**Supplied text:**
8 C.F.R. § 1208.16(b)(2). Uzun argues that the agency failed to properly credit what
happened to his brother in determining the pattern or practice issue, citing Dia v.
Ashcroft, 353 F.3d 228, 259 (3d Cir. 2003) (violence directed at alien’s family members
supports claim of persecution). See Petitioner’s Brief, at 20. Although we agree that this
type of harm is relevant, in Lie, 396 F.3d at 537, we held that, “to constitute a pattern or
practice, the persecution of the group must be “systemic, pervasive, or organized.”
Uzun’s evidence is insufficient to meet this standard, because he failed to show that the
harm perpetrated on his brother was committed by the government or forces the
government is either unable or unwilling to control. See id. Consequently, the record
does not compel the conclusion that Uzun established a clear probability that his life or
freedom would be threatened in Turkey on account of his secularism.2
For the foregoing reasons, we will deny the petition for review.

**Task instructions:**
1. In the court opinion excerpt, why is Uzun's evidence found insufficient to meet the pattern-or-practice standard?
2. Extend the court opinion excerpt past its final sentence.

**Listed records:**
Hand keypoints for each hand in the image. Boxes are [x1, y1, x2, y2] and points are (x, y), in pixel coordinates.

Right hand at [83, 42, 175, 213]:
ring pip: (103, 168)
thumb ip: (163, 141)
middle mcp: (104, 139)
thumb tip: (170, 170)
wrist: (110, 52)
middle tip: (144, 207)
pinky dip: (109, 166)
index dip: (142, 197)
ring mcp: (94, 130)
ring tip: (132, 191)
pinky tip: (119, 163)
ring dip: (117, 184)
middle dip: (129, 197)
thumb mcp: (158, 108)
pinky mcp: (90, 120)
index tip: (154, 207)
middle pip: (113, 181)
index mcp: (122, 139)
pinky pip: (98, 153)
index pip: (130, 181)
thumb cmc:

**Task-by-task answers:**
1. He failed to show that the harm to his brother was committed by the government or by forces the government is either unable or unwilling to control.

2.
2
We reject as meritless Uzun’s argument that the Board should have considered the State
Department’s 2010 International Religious Freedom Report even though he did not
submit this report in support of his case. See Petitioner’s Brief, at 22-24. It is the
applicant’s burden to prove his case. 8 C.F.R. § 1208.16(b)(1). As noted by the Attorney
General, “[i]t would be odd indeed if Mr. Uzun could request [that] the Board consider
one report on appeal [the 2010 Human Rights Report], have that report considered, and
then on [a] petition for review argue [that] the Board failed to consider other reports he
chose not to submit.” See Appellee’s Brief, at 22 n.6.